このような紙による文書管理は現実的には多く行われているが、ここでは電子文書ファイリング・システムを中心に議論していくものとする。それは、インターネット以後(AI)ネットワークを利用しての文書交換が、その利便性から急増すること、また情報の検索がコンピュータ・システムを利用することから格段に容易になることなどがある。そして、先に述べた国の行政情報化施策においても、また先進的地方公共団体においても電子文書管理システムを目指しており、メディアの趨勢として文書情報は電子的な処理に移行するのは必然である。なお、電子文書管理システムとは、文書情報を電子的に記述し、情報技術を利用して管理・運営する一般名称であり、行政においては取り扱う文書が行政文書であることから電子行政文書管理システムと呼ぶことにする。

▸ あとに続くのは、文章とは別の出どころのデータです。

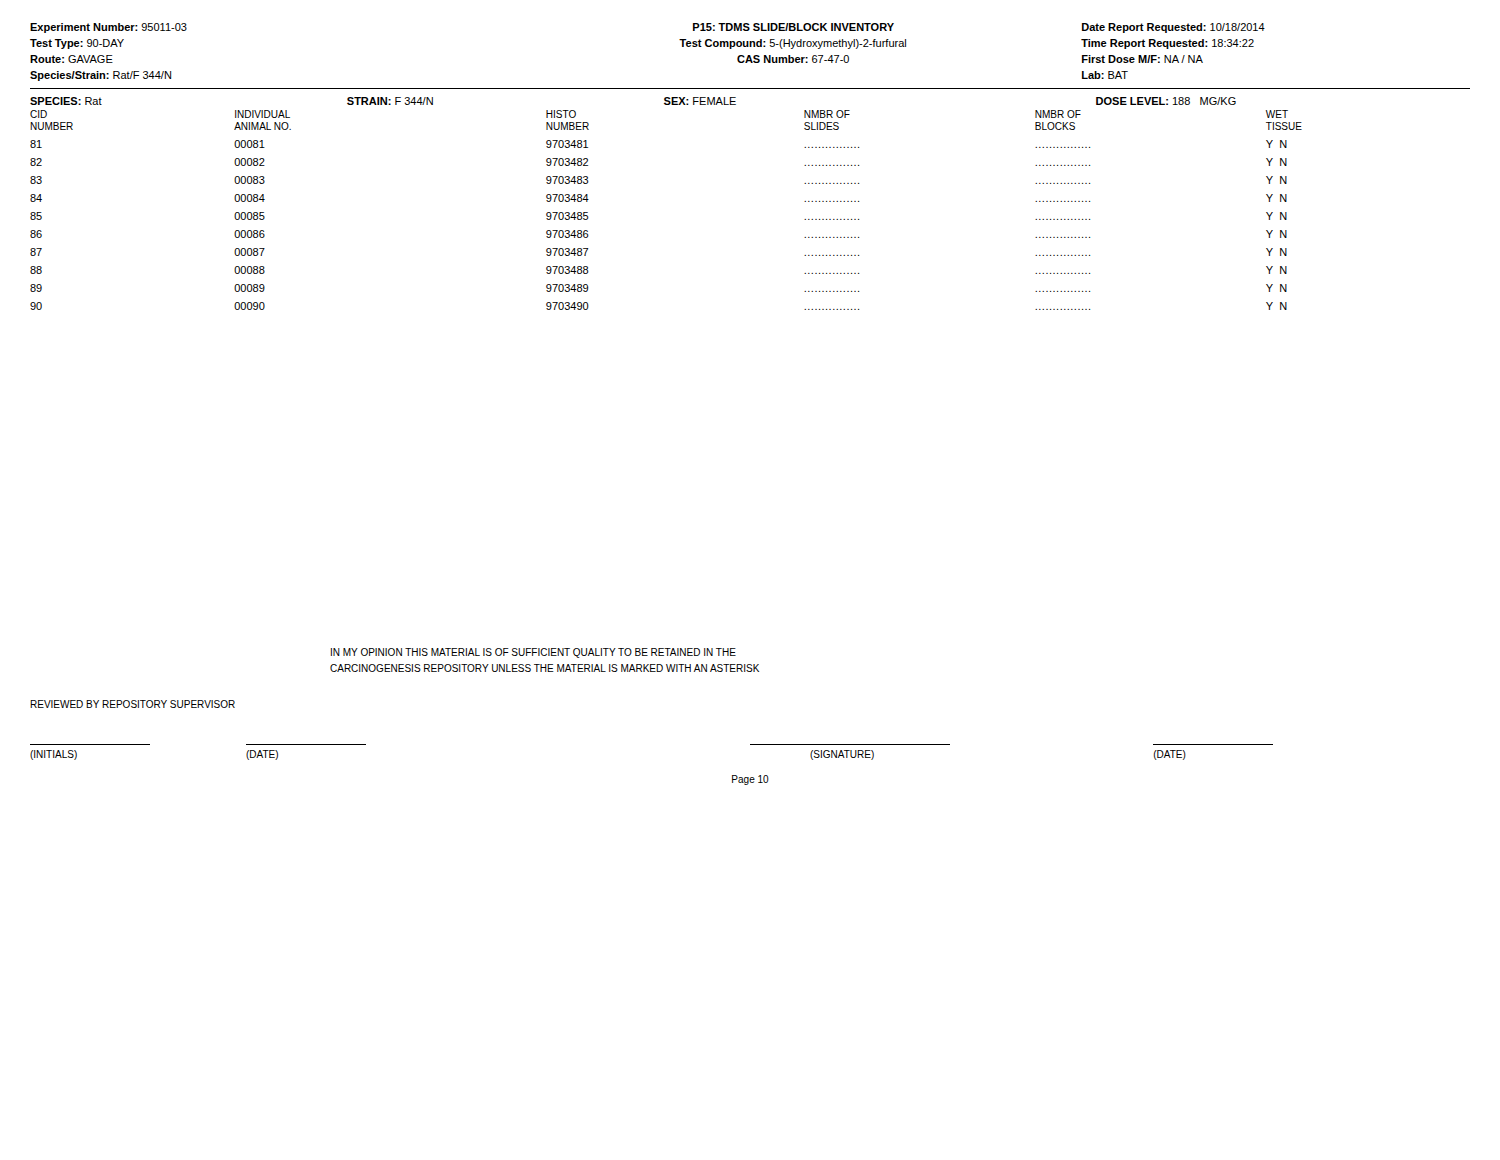| Experiment Number: 95011-03 Test Type: 90-DAY Route: GAVAGE Species/Strain: Rat/F 344/N | P15: TDMS SLIDE/BLOCK INVENTORY Test Compound: 5-(Hydroxymethyl)-2-furfural CAS Number: 67-47-0 | Date Report Requested: 10/18/2014 Time Report Requested: 18:34:22 First Dose M/F: NA / NA Lab: BAT |
| SPECIES: Rat | STRAIN: F 344/N | SEX: FEMALE | DOSE LEVEL: 188 MG/KG |
| CID NUMBER | INDIVIDUAL ANIMAL NO. | HISTO NUMBER | NMBR OF SLIDES | NMBR OF BLOCKS | WET TISSUE |
| --- | --- | --- | --- | --- | --- |
| 81 | 00081 | 9703481 | ................ | ................ | Y N |
| 82 | 00082 | 9703482 | ................ | ................ | Y N |
| 83 | 00083 | 9703483 | ................ | ................ | Y N |
| 84 | 00084 | 9703484 | ................ | ................ | Y N |
| 85 | 00085 | 9703485 | ................ | ................ | Y N |
| 86 | 00086 | 9703486 | ................ | ................ | Y N |
| 87 | 00087 | 9703487 | ................ | ................ | Y N |
| 88 | 00088 | 9703488 | ................ | ................ | Y N |
| 89 | 00089 | 9703489 | ................ | ................ | Y N |
| 90 | 00090 | 9703490 | ................ | ................ | Y N |
IN MY OPINION THIS MATERIAL IS OF SUFFICIENT QUALITY TO BE RETAINED IN THE
CARCINOGENESIS REPOSITORY UNLESS THE MATERIAL IS MARKED WITH AN ASTERISK
REVIEWED BY REPOSITORY SUPERVISOR
| (INITIALS) | (DATE) | (SIGNATURE) | (DATE) |
Page 10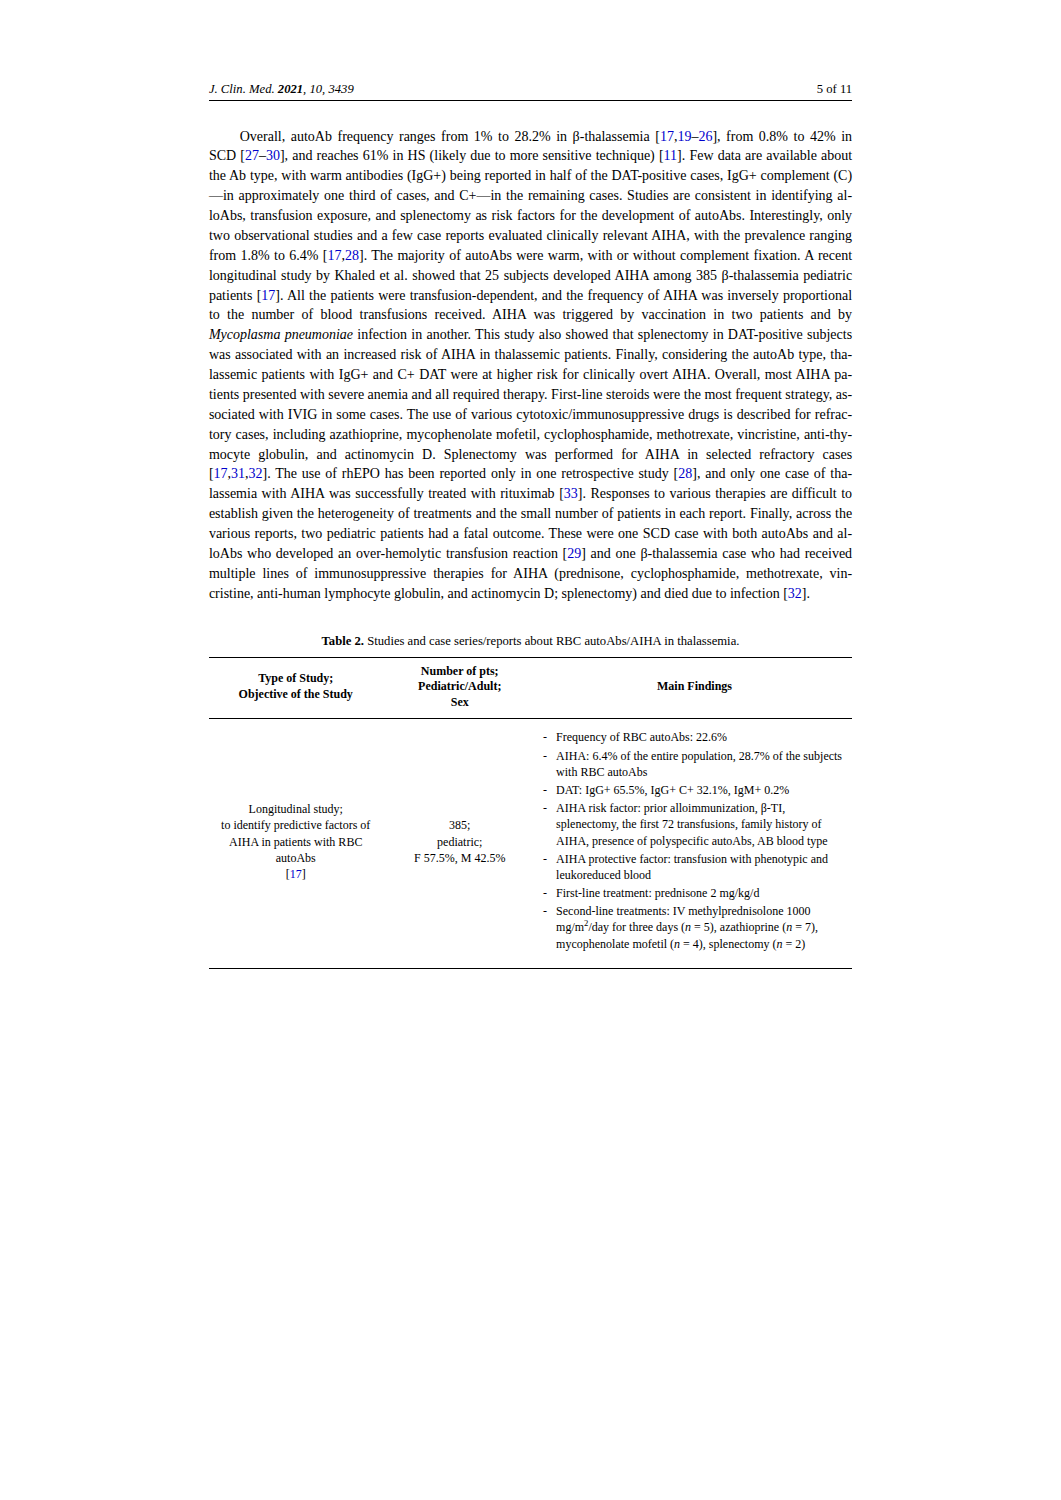J. Clin. Med. 2021, 10, 3439
5 of 11
Overall, autoAb frequency ranges from 1% to 28.2% in β-thalassemia [17,19–26], from 0.8% to 42% in SCD [27–30], and reaches 61% in HS (likely due to more sensitive technique) [11]. Few data are available about the Ab type, with warm antibodies (IgG+) being reported in half of the DAT-positive cases, IgG+ complement (C)—in approximately one third of cases, and C+—in the remaining cases. Studies are consistent in identifying alloAbs, transfusion exposure, and splenectomy as risk factors for the development of autoAbs. Interestingly, only two observational studies and a few case reports evaluated clinically relevant AIHA, with the prevalence ranging from 1.8% to 6.4% [17,28]. The majority of autoAbs were warm, with or without complement fixation. A recent longitudinal study by Khaled et al. showed that 25 subjects developed AIHA among 385 β-thalassemia pediatric patients [17]. All the patients were transfusion-dependent, and the frequency of AIHA was inversely proportional to the number of blood transfusions received. AIHA was triggered by vaccination in two patients and by Mycoplasma pneumoniae infection in another. This study also showed that splenectomy in DAT-positive subjects was associated with an increased risk of AIHA in thalassemic patients. Finally, considering the autoAb type, thalassemic patients with IgG+ and C+ DAT were at higher risk for clinically overt AIHA. Overall, most AIHA patients presented with severe anemia and all required therapy. First-line steroids were the most frequent strategy, associated with IVIG in some cases. The use of various cytotoxic/immunosuppressive drugs is described for refractory cases, including azathioprine, mycophenolate mofetil, cyclophosphamide, methotrexate, vincristine, anti-thymocyte globulin, and actinomycin D. Splenectomy was performed for AIHA in selected refractory cases [17,31,32]. The use of rhEPO has been reported only in one retrospective study [28], and only one case of thalassemia with AIHA was successfully treated with rituximab [33]. Responses to various therapies are difficult to establish given the heterogeneity of treatments and the small number of patients in each report. Finally, across the various reports, two pediatric patients had a fatal outcome. These were one SCD case with both autoAbs and alloAbs who developed an over-hemolytic transfusion reaction [29] and one β-thalassemia case who had received multiple lines of immunosuppressive therapies for AIHA (prednisone, cyclophosphamide, methotrexate, vincristine, anti-human lymphocyte globulin, and actinomycin D; splenectomy) and died due to infection [32].
Table 2. Studies and case series/reports about RBC autoAbs/AIHA in thalassemia.
| Type of Study; Objective of the Study | Number of pts; Pediatric/Adult; Sex | Main Findings |
| --- | --- | --- |
| Longitudinal study; to identify predictive factors of AIHA in patients with RBC autoAbs [ 17 ] | 385; pediatric; F 57.5%, M 42.5% | Frequency of RBC autoAbs: 22.6% AIHA: 6.4% of the entire population, 28.7% of the subjects with RBC autoAbs DAT: IgG+ 65.5%, IgG+ C+ 32.1%, IgM+ 0.2% AIHA risk factor: prior alloimmunization, β-TI, splenectomy, the first 72 transfusions, family history of AIHA, presence of polyspecific autoAbs, AB blood type AIHA protective factor: transfusion with phenotypic and leukoreduced blood First-line treatment: prednisone 2 mg/kg/d Second-line treatments: IV methylprednisolone 1000 mg/m 2 /day for three days ( n = 5), azathioprine ( n = 7), mycophenolate mofetil ( n = 4), splenectomy ( n = 2) |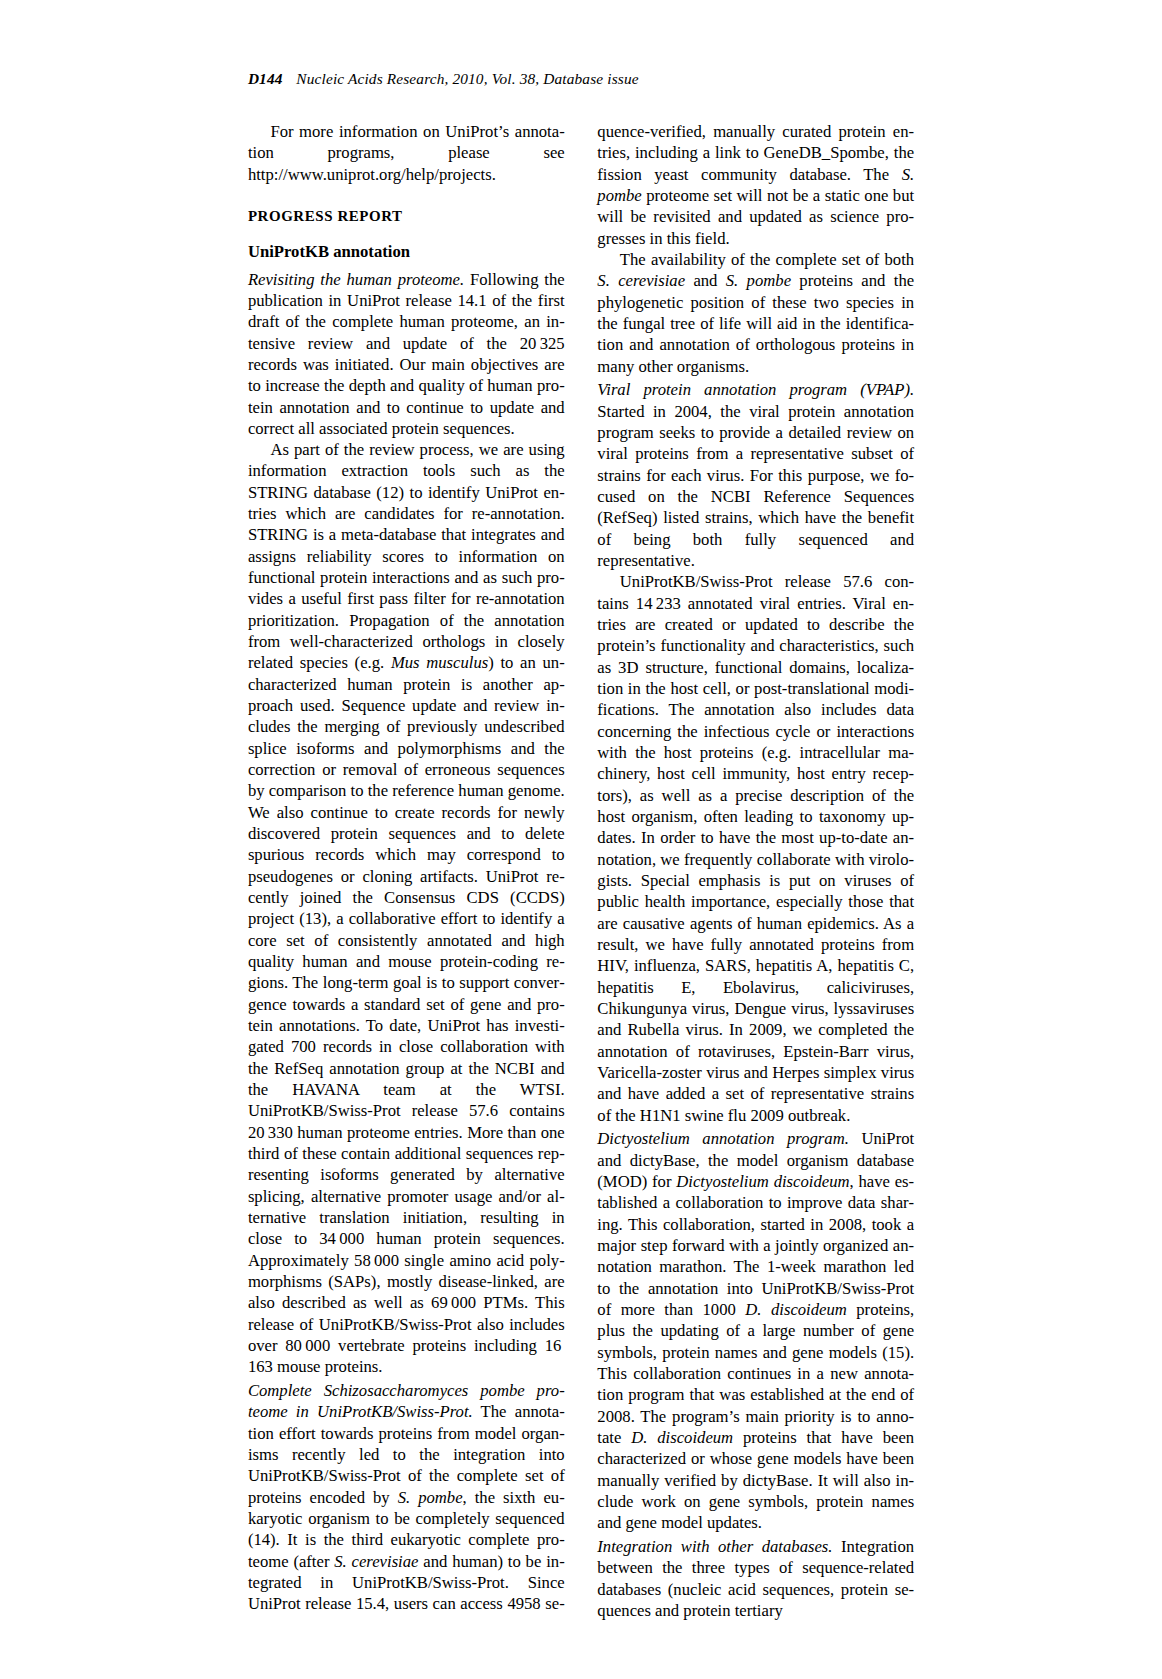D144 Nucleic Acids Research, 2010, Vol. 38, Database issue
For more information on UniProt’s annotation programs, please see http://www.uniprot.org/help/projects.
Progress report
UniProtKB annotation
Revisiting the human proteome. Following the publication in UniProt release 14.1 of the first draft of the complete human proteome, an intensive review and update of the 20 325 records was initiated. Our main objectives are to increase the depth and quality of human protein annotation and to continue to update and correct all associated protein sequences.
As part of the review process, we are using information extraction tools such as the STRING database (12) to identify UniProt entries which are candidates for re-annotation. STRING is a meta-database that integrates and assigns reliability scores to information on functional protein interactions and as such provides a useful first pass filter for re-annotation prioritization. Propagation of the annotation from well-characterized orthologs in closely related species (e.g. Mus musculus) to an uncharacterized human protein is another approach used. Sequence update and review includes the merging of previously undescribed splice isoforms and polymorphisms and the correction or removal of erroneous sequences by comparison to the reference human genome. We also continue to create records for newly discovered protein sequences and to delete spurious records which may correspond to pseudogenes or cloning artifacts. UniProt recently joined the Consensus CDS (CCDS) project (13), a collaborative effort to identify a core set of consistently annotated and high quality human and mouse protein-coding regions. The long-term goal is to support convergence towards a standard set of gene and protein annotations. To date, UniProt has investigated 700 records in close collaboration with the RefSeq annotation group at the NCBI and the HAVANA team at the WTSI. UniProtKB/Swiss-Prot release 57.6 contains 20 330 human proteome entries. More than one third of these contain additional sequences representing isoforms generated by alternative splicing, alternative promoter usage and/or alternative translation initiation, resulting in close to 34 000 human protein sequences. Approximately 58 000 single amino acid polymorphisms (SAPs), mostly disease-linked, are also described as well as 69 000 PTMs. This release of UniProtKB/Swiss-Prot also includes over 80 000 vertebrate proteins including 16 163 mouse proteins.
Complete Schizosaccharomyces pombe proteome in UniProtKB/Swiss-Prot. The annotation effort towards proteins from model organisms recently led to the integration into UniProtKB/Swiss-Prot of the complete set of proteins encoded by S. pombe, the sixth eukaryotic organism to be completely sequenced (14). It is the third eukaryotic complete proteome (after S. cerevisiae and human) to be integrated in UniProtKB/Swiss-Prot. Since UniProt release 15.4, users can access 4958 sequence-verified, manually curated protein entries, including a link to GeneDB_Spombe, the fission yeast community database. The S. pombe proteome set will not be a static one but will be revisited and updated as science progresses in this field.
The availability of the complete set of both S. cerevisiae and S. pombe proteins and the phylogenetic position of these two species in the fungal tree of life will aid in the identification and annotation of orthologous proteins in many other organisms.
Viral protein annotation program (VPAP). Started in 2004, the viral protein annotation program seeks to provide a detailed review on viral proteins from a representative subset of strains for each virus. For this purpose, we focused on the NCBI Reference Sequences (RefSeq) listed strains, which have the benefit of being both fully sequenced and representative.
UniProtKB/Swiss-Prot release 57.6 contains 14 233 annotated viral entries. Viral entries are created or updated to describe the protein’s functionality and characteristics, such as 3D structure, functional domains, localization in the host cell, or post-translational modifications. The annotation also includes data concerning the infectious cycle or interactions with the host proteins (e.g. intracellular machinery, host cell immunity, host entry receptors), as well as a precise description of the host organism, often leading to taxonomy updates. In order to have the most up-to-date annotation, we frequently collaborate with virologists. Special emphasis is put on viruses of public health importance, especially those that are causative agents of human epidemics. As a result, we have fully annotated proteins from HIV, influenza, SARS, hepatitis A, hepatitis C, hepatitis E, Ebolavirus, caliciviruses, Chikungunya virus, Dengue virus, lyssaviruses and Rubella virus. In 2009, we completed the annotation of rotaviruses, Epstein-Barr virus, Varicella-zoster virus and Herpes simplex virus and have added a set of representative strains of the H1N1 swine flu 2009 outbreak.
Dictyostelium annotation program. UniProt and dictyBase, the model organism database (MOD) for Dictyostelium discoideum, have established a collaboration to improve data sharing. This collaboration, started in 2008, took a major step forward with a jointly organized annotation marathon. The 1-week marathon led to the annotation into UniProtKB/Swiss-Prot of more than 1000 D. discoideum proteins, plus the updating of a large number of gene symbols, protein names and gene models (15). This collaboration continues in a new annotation program that was established at the end of 2008. The program’s main priority is to annotate D. discoideum proteins that have been characterized or whose gene models have been manually verified by dictyBase. It will also include work on gene symbols, protein names and gene model updates.
Integration with other databases. Integration between the three types of sequence-related databases (nucleic acid sequences, protein sequences and protein tertiary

文書管理とは、一般的に文書の作成・流通・整理保管を管理するものである。これから、現状の行政文書管理を図示すると図-1のように表すことができる。この文書ライフサイクルを電子文書管理システムに展開することは可能であり、地方自治情報センターの「地方公共団体における文書管理システムの調査研究」(注5)では、図-2に示すように、文書データベースを設置し、文書の閲覧や編集は文書データベースに登録されている文書をもとに行い、クライアント側で作成した文書を、文書データベースに登録して回議・合議、供覧、検索を行うことになり、その機能として、文書管理機能、文書作成支援機能、検索機能、ワークフロー制御機能、情報公開支援機能、システム管理機能、文書管理システムを補完するその他の機能をあげている。もちろん、このすべての機能が重要であるが、ここでは、代表的な機能について議論することにする。